All organizations struggle with the choice of sticking to a narrow mission or expanding. Expansion entails risks: an organization can dilute its effectiveness and erode the support of its donors if it strays too far from its original objective. But in showing how new programs can be implemented quickly and cheaply through an existing distribution system, Pratham’s health program provides an innovative model for nonprofit groups to follow. Pratham itself could team up with other nonprofits and allow them to provide services to its children. After all, many kinds of intervention in the lives of children, such as the health program, might indirectly contribute to Pratham’s educational mission by improving their overall welfare. Just as the business world is moving away from vertical integration and relying more on outsourcing and specialization, nonprofit groups must now learn to join forces and leverage one another’s strengths.

At a time when most nonprofit organizations that address poverty in the developing world have built costly infrastructures, Pratham is a refreshing alternative. By developing partnerships that go far beyond traditional donor relationships, it has built a capital-light organization whose main asset is its people. By developing a systematic and rigorous training and monitoring process, it has created a network of effective teachers who have relatively little education or job experience. Now the organization is leveraging its critical asset—a low-cost distribution channel—to expand its impact.

A low-cost, replicable program model has made it possible for Pratham to grow rapidly and to expand beyond Mumbai. By adopting this strategy, even small organizations will find that they can have an enormous impact.

About the Authors

Rukmini Banerji is a member of Pratham’s executive group; Madhav Chavan is Pratham’s cofounder and program director; Paresh Vaish is a principal in McKinsey’s Mumbai office; Atul Varadhachary is a consultant in the Houston office.

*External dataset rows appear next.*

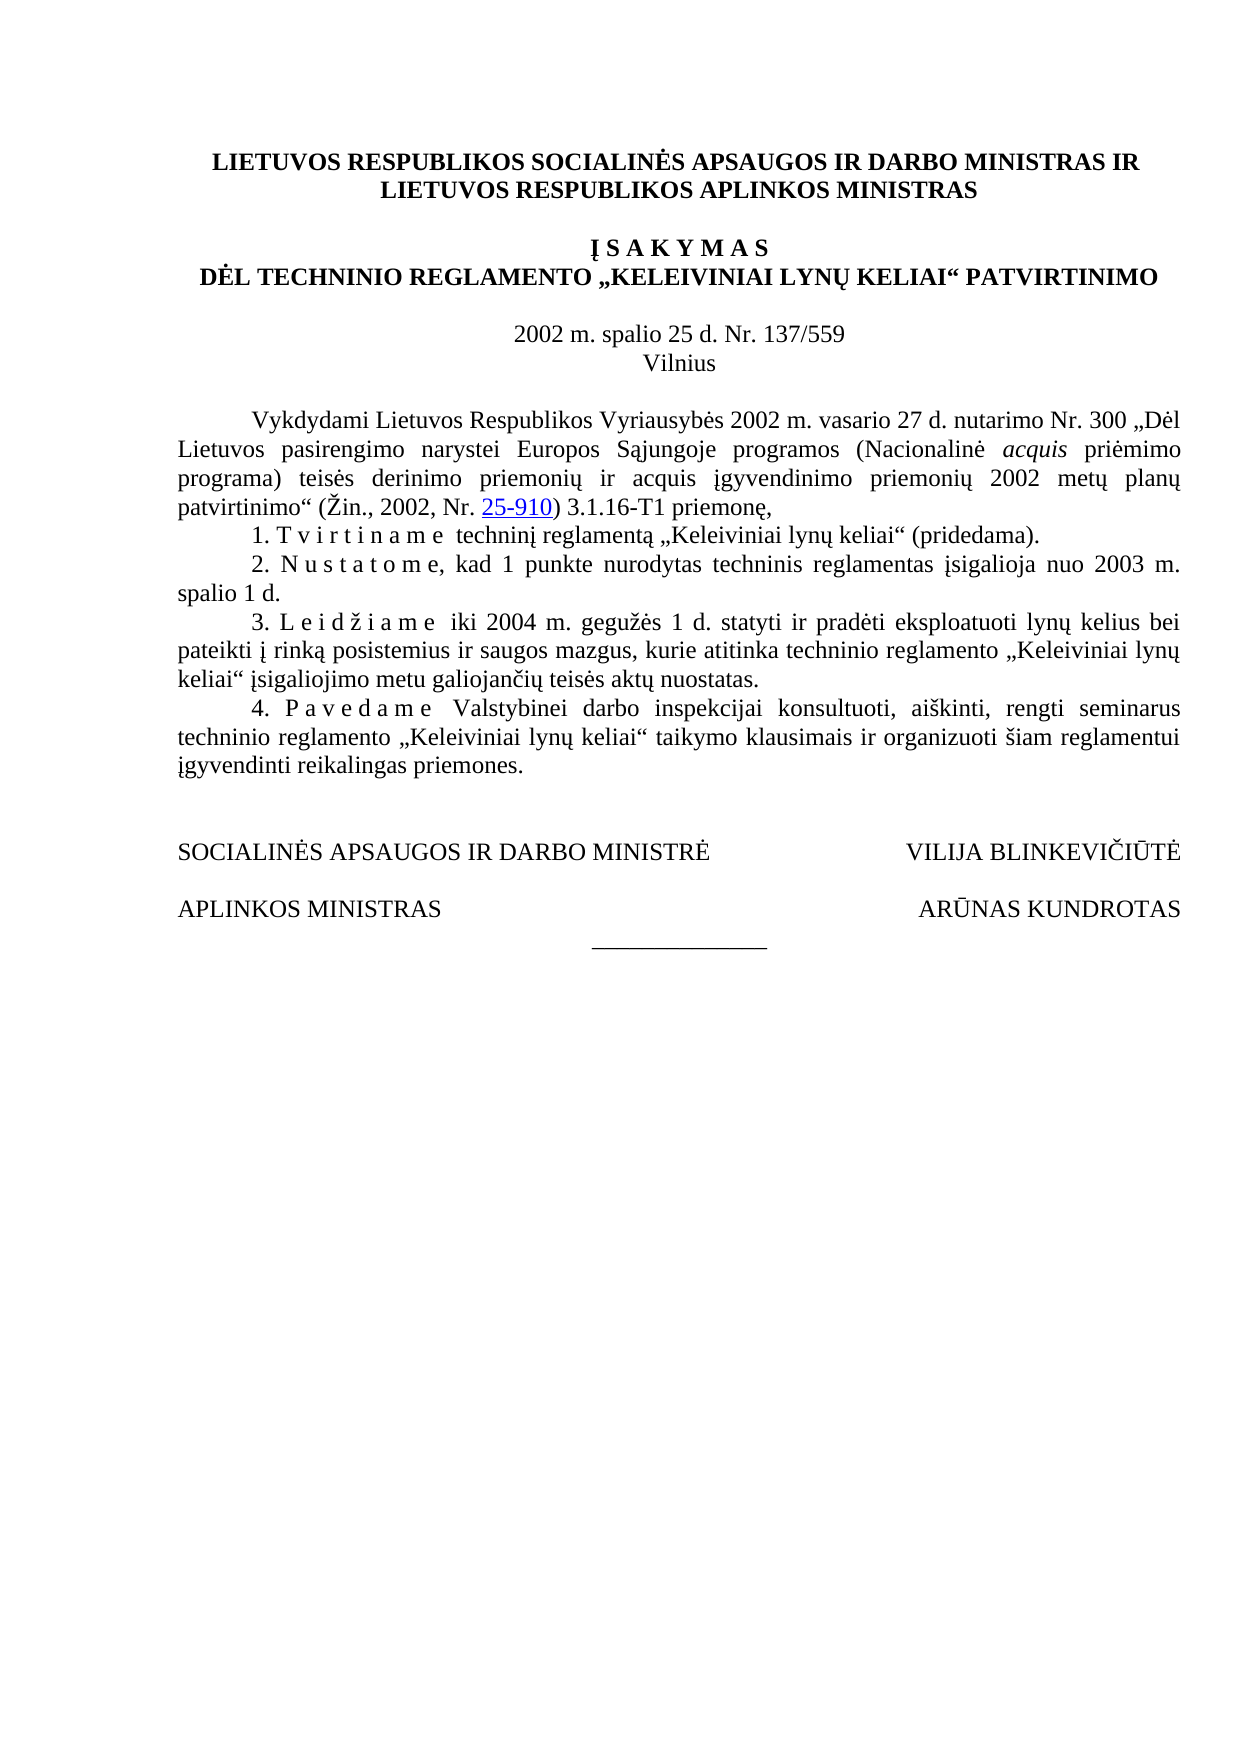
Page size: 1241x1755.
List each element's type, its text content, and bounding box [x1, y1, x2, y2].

text Vilnius [177, 348, 1181, 377]
text LIETUVOS RESPUBLIKOS APLINKOS MINISTRAS [177, 176, 1181, 204]
text 1. Tvirtiname techninį reglamentą „Keleiviniai lynų keliai“ (pridedama). [177, 521, 1181, 549]
text 2. Nustatome, kad 1 punkte nurodytas techninis reglamentas įsigalioja nuo 2003 m. spalio 1 d. [177, 549, 1181, 607]
text 3. Leidžiame iki 2004 m. gegužės 1 d. statyti ir pradėti eksploatuoti lynų kelius bei pateikti į rinką posistemius ir saugos mazgus, kurie atitinka techninio reglamento „Keleiviniai lynų keliai“ įsigaliojimo metu galiojančių teisės aktų nuostatas. [177, 607, 1181, 693]
text Į S A K Y M A S [177, 233, 1181, 262]
text APLINKOS MINISTRAS ARŪNAS KUNDROTAS [177, 894, 1181, 923]
text 2002 m. spalio 25 d. Nr. 137/559 [177, 319, 1181, 348]
text ______________ [177, 923, 1181, 952]
text 4. Pavedame Valstybinei darbo inspekcijai konsultuoti, aiškinti, rengti seminarus techninio reglamento „Keleiviniai lynų keliai“ taikymo klausimais ir organizuoti šiam reglamentui įgyvendinti reikalingas priemones. [177, 693, 1181, 779]
text Vykdydami Lietuvos Respublikos Vyriausybės 2002 m. vasario 27 d. nutarimo Nr. 300 „Dėl Lietuvos pasirengimo narystei Europos Sąjungoje programos (Nacionalinė acquis priėmimo programa) teisės derinimo priemonių ir acquis įgyvendinimo priemonių 2002 metų planų patvirtinimo“ (Žin., 2002, Nr. 25-910) 3.1.16-T1 priemonę, [177, 406, 1181, 521]
text DĖL TECHNINIO REGLAMENTO „KELEIVINIAI LYNŲ KELIAI“ PATVIRTINIMO [177, 262, 1181, 291]
text SOCIALINĖS APSAUGOS IR DARBO MINISTRĖ VILIJA BLINKEVIČIŪTĖ [177, 837, 1181, 866]
text LIETUVOS RESPUBLIKOS SOCIALINĖS APSAUGOS IR DARBO MINISTRAS IR [177, 147, 1181, 176]
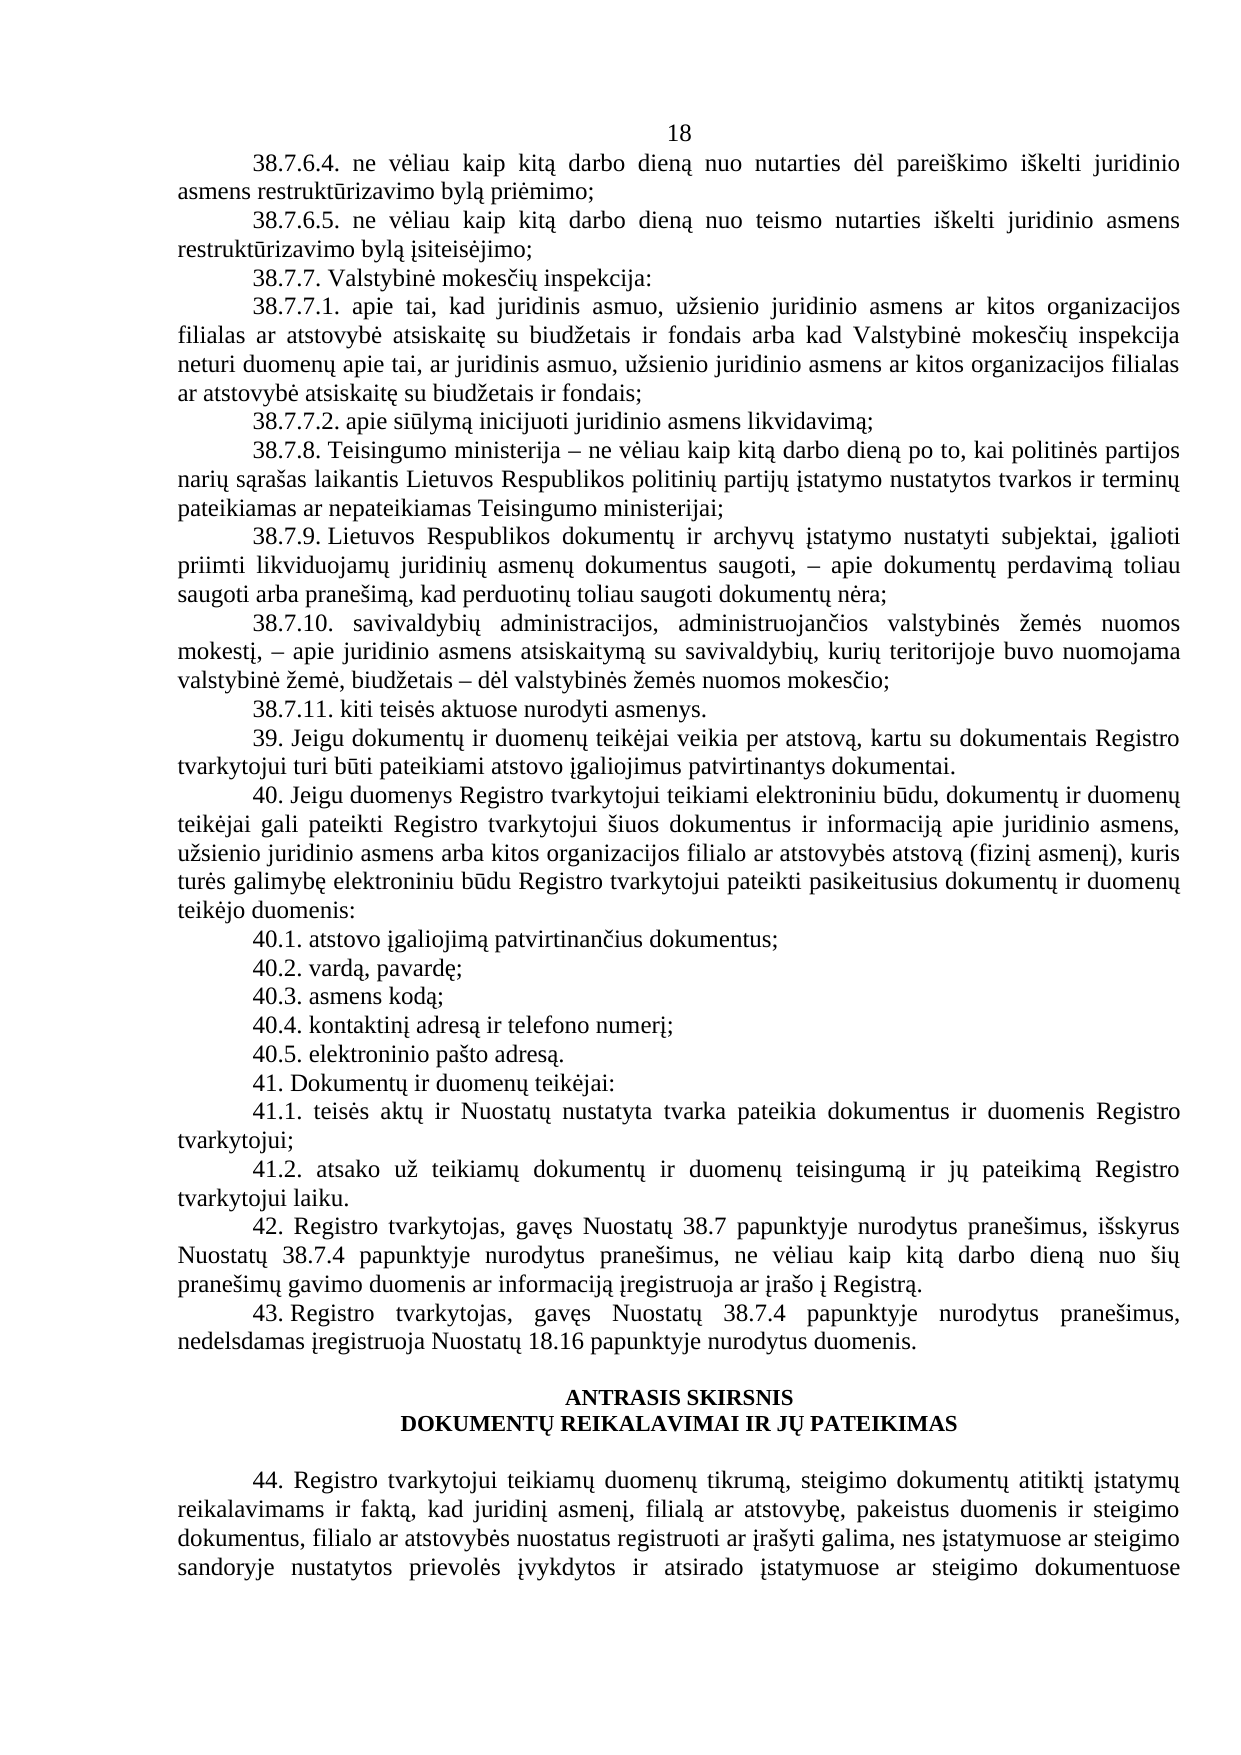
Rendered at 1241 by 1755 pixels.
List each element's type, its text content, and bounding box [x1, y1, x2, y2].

text 44. Registro tvarkytojui teikiamų duomenų tikrumą, steigimo dokumentų atitiktį įstatymų reikalavimams ir faktą, kad juridinį asmenį, filialą ar atstovybę, pakeistus duomenis ir steigimo dokumentus, filialo ar atstovybės nuostatus registruoti ar įrašyti galima, nes įstatymuose ar steigimo sandoryje nustatytos prievolės įvykdytos ir atsirado įstatymuose ar steigimo dokumentuose [177, 1465, 1181, 1580]
text 40. Jeigu duomenys Registro tvarkytojui teikiami elektroniniu būdu, dokumentų ir duomenų teikėjai gali pateikti Registro tvarkytojui šiuos dokumentus ir informaciją apie juridinio asmens, užsienio juridinio asmens arba kitos organizacijos filialo ar atstovybės atstovą (fizinį asmenį), kuris turės galimybę elektroniniu būdu Registro tvarkytojui pateikti pasikeitusius dokumentų ir duomenų teikėjo duomenis: [177, 780, 1181, 924]
text 39. Jeigu dokumentų ir duomenų teikėjai veikia per atstovą, kartu su dokumentais Registro tvarkytojui turi būti pateikiami atstovo įgaliojimus patvirtinantys dokumentai. [177, 723, 1181, 780]
text 41. Dokumentų ir duomenų teikėjai: [177, 1068, 1181, 1096]
text 40.2. vardą, pavardę; [177, 953, 1181, 981]
text 38.7.7.1. apie tai, kad juridinis asmuo, užsienio juridinio asmens ar kitos organizacijos filialas ar atstovybė atsiskaitę su biudžetais ir fondais arba kad Valstybinė mokesčių inspekcija neturi duomenų apie tai, ar juridinis asmuo, užsienio juridinio asmens ar kitos organizacijos filialas ar atstovybė atsiskaitę su biudžetais ir fondais; [177, 291, 1181, 406]
text 38.7.9. Lietuvos Respublikos dokumentų ir archyvų įstatymo nustatyti subjektai, įgalioti priimti likviduojamų juridinių asmenų dokumentus saugoti, – apie dokumentų perdavimą toliau saugoti arba pranešimą, kad perduotinų toliau saugoti dokumentų nėra; [177, 521, 1181, 608]
text 41.2. atsako už teikiamų dokumentų ir duomenų teisingumą ir jų pateikimą Registro tvarkytojui laiku. [177, 1154, 1181, 1211]
text DOKUMENTŲ REIKALAVIMAI IR JŲ PATEIKIMAS [177, 1410, 1181, 1437]
text 40.3. asmens kodą; [177, 981, 1181, 1010]
text 40.5. elektroninio pašto adresą. [177, 1039, 1181, 1068]
text 38.7.11. kiti teisės aktuose nurodyti asmenys. [177, 694, 1181, 723]
text 38.7.10. savivaldybių administracijos, administruojančios valstybinės žemės nuomos mokestį, – apie juridinio asmens atsiskaitymą su savivaldybių, kurių teritorijoje buvo nuomojama valstybinė žemė, biudžetais – dėl valstybinės žemės nuomos mokesčio; [177, 608, 1181, 694]
text 41.1. teisės aktų ir Nuostatų nustatyta tvarka pateikia dokumentus ir duomenis Registro tvarkytojui; [177, 1096, 1181, 1154]
text 38.7.6.4. ne vėliau kaip kitą darbo dieną nuo nutarties dėl pareiškimo iškelti juridinio asmens restruktūrizavimo bylą priėmimo; [177, 148, 1181, 205]
text 40.1. atstovo įgaliojimą patvirtinančius dokumentus; [177, 924, 1181, 953]
text 40.4. kontaktinį adresą ir telefono numerį; [177, 1010, 1181, 1039]
text 38.7.8. Teisingumo ministerija – ne vėliau kaip kitą darbo dieną po to, kai politinės partijos narių sąrašas laikantis Lietuvos Respublikos politinių partijų įstatymo nustatytos tvarkos ir terminų pateikiamas ar nepateikiamas Teisingumo ministerijai; [177, 435, 1181, 521]
text 42. Registro tvarkytojas, gavęs Nuostatų 38.7 papunktyje nurodytus pranešimus, išskyrus Nuostatų 38.7.4 papunktyje nurodytus pranešimus, ne vėliau kaip kitą darbo dieną nuo šių pranešimų gavimo duomenis ar informaciją įregistruoja ar įrašo į Registrą. [177, 1211, 1181, 1298]
text 38.7.6.5. ne vėliau kaip kitą darbo dieną nuo teismo nutarties iškelti juridinio asmens restruktūrizavimo bylą įsiteisėjimo; [177, 205, 1181, 263]
text 38.7.7. Valstybinė mokesčių inspekcija: [177, 263, 1181, 291]
text 38.7.7.2. apie siūlymą inicijuoti juridinio asmens likvidavimą; [177, 406, 1181, 435]
text 43. Registro tvarkytojas, gavęs Nuostatų 38.7.4 papunktyje nurodytus pranešimus, nedelsdamas įregistruoja Nuostatų 18.16 papunktyje nurodytus duomenis. [177, 1298, 1181, 1355]
text ANTRASIS SKIRSNIS [177, 1384, 1181, 1410]
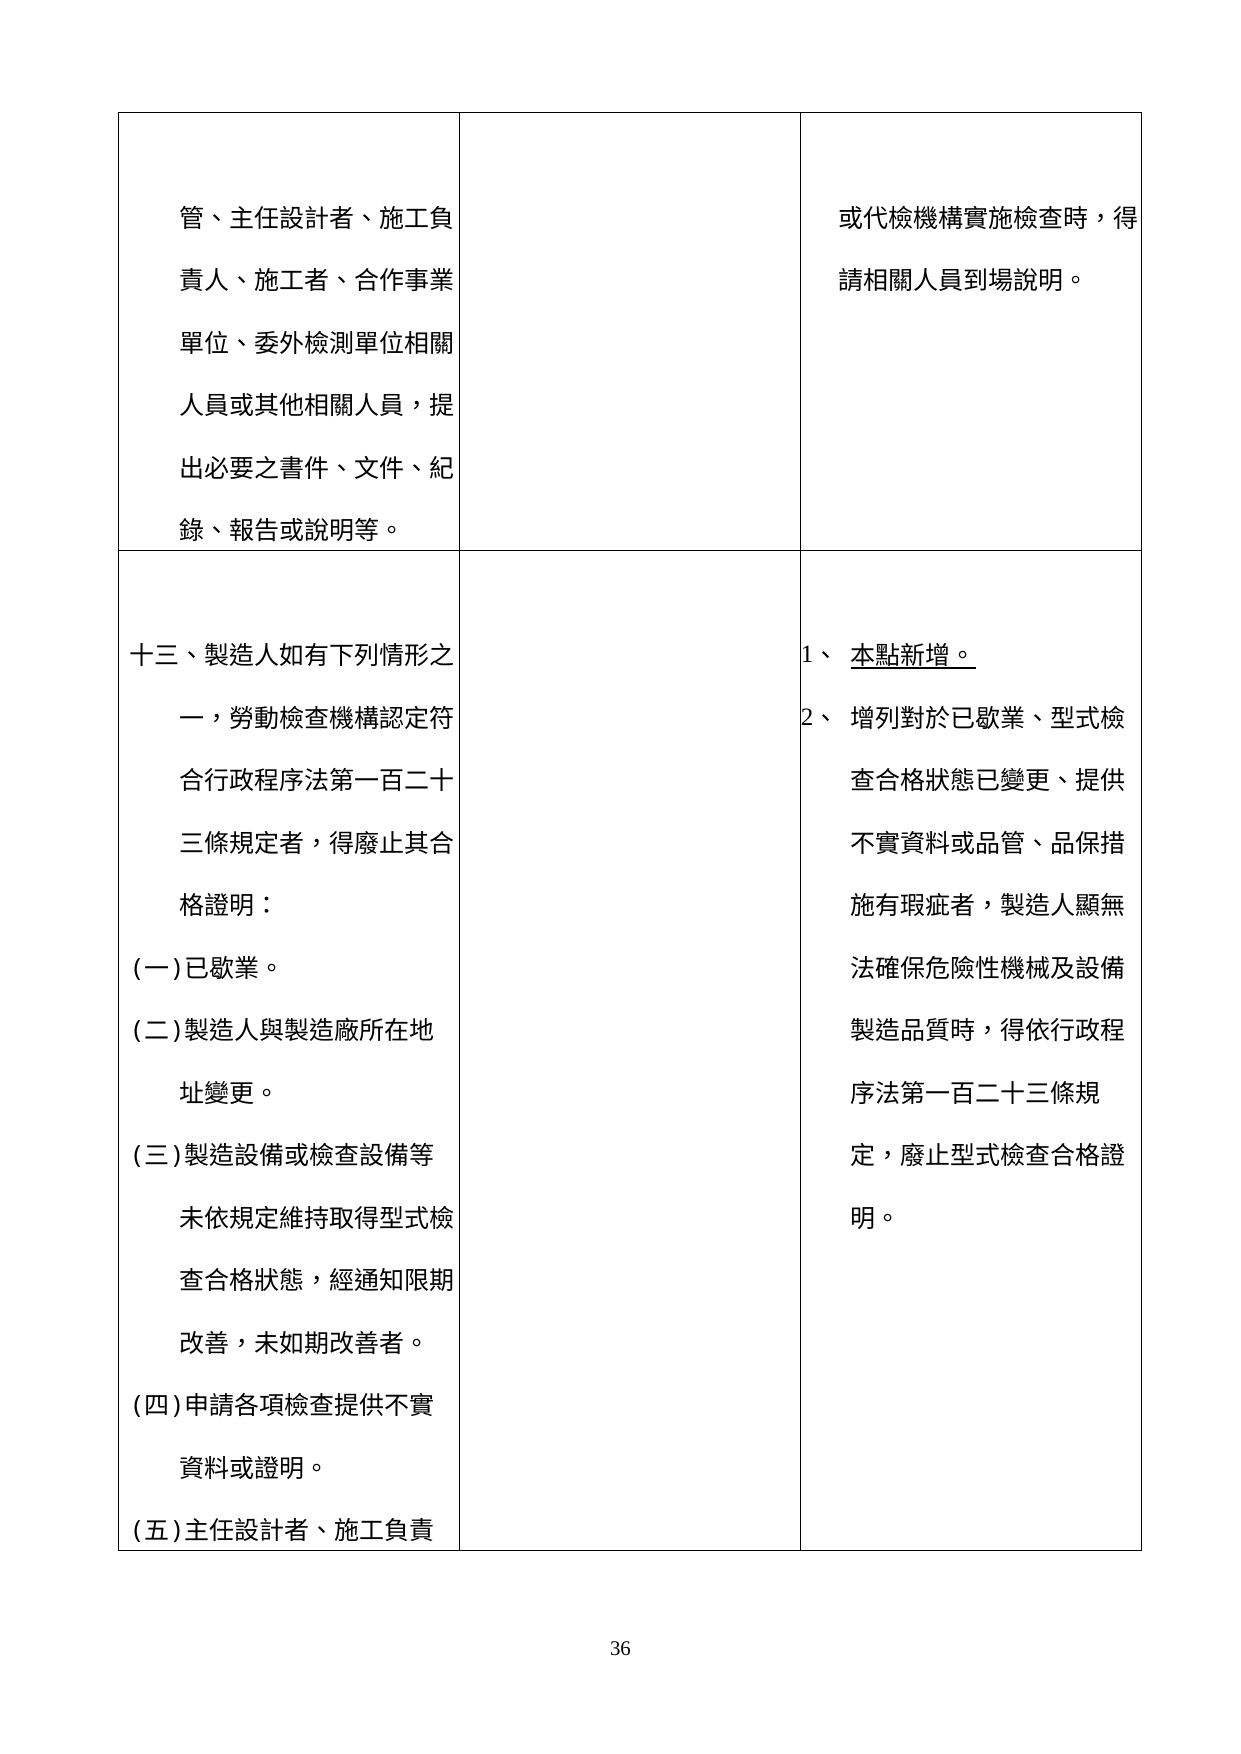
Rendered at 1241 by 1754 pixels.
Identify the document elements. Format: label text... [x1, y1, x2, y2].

table_cell 或代檢機構實施檢查時，得請相關人員到場說明。 [801, 113, 1141, 550]
table_cell 十三、製造人如有下列情形之一，勞動檢查機構認定符合行政程序法第一百二十三條規定者，得廢止其合格證明： (一)已歇業。 (二)製造人與製造廠所在地址變更。 (三)製造設備或檢查設備等未依規定維持取得型式檢查合格狀態，經通知限期改善，未如期改善者。 (四)申請各項檢查提供不實資料或證明。 (五)主任設計者、施工負責 [119, 551, 459, 1550]
table_cell [460, 551, 800, 1550]
table_cell 管、主任設計者、施工負責人、施工者、合作事業單位、委外檢測單位相關人員或其他相關人員，提出必要之書件、文件、紀錄、報告或說明等。 [119, 113, 459, 550]
table_cell 本點新增。 增列對於已歇業、型式檢查合格狀態已變更、提供不實資料或品管、品保措施有瑕疵者，製造人顯無法確保危險性機械及設備製造品質時，得依行政程序法第一百二十三條規定，廢止型式檢查合格證明。 [801, 551, 1141, 1550]
table_cell [460, 113, 800, 550]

1 Pratham’s corporate support has broadened to include several large donors, which contribute $20,000 to $200,000; 15 medium-scale donors ($2,000 to $20,000); and more than 250 small-scale donors (up to $2,000).

2 A larger (and soon-to-be-completed) study is comparing the educational achievements of Pratham’s students with those of students without preschool experience.

3 The height of the children will start to catch up after a year or two of treatment, but many of them will probably leave the program before these gains are registered.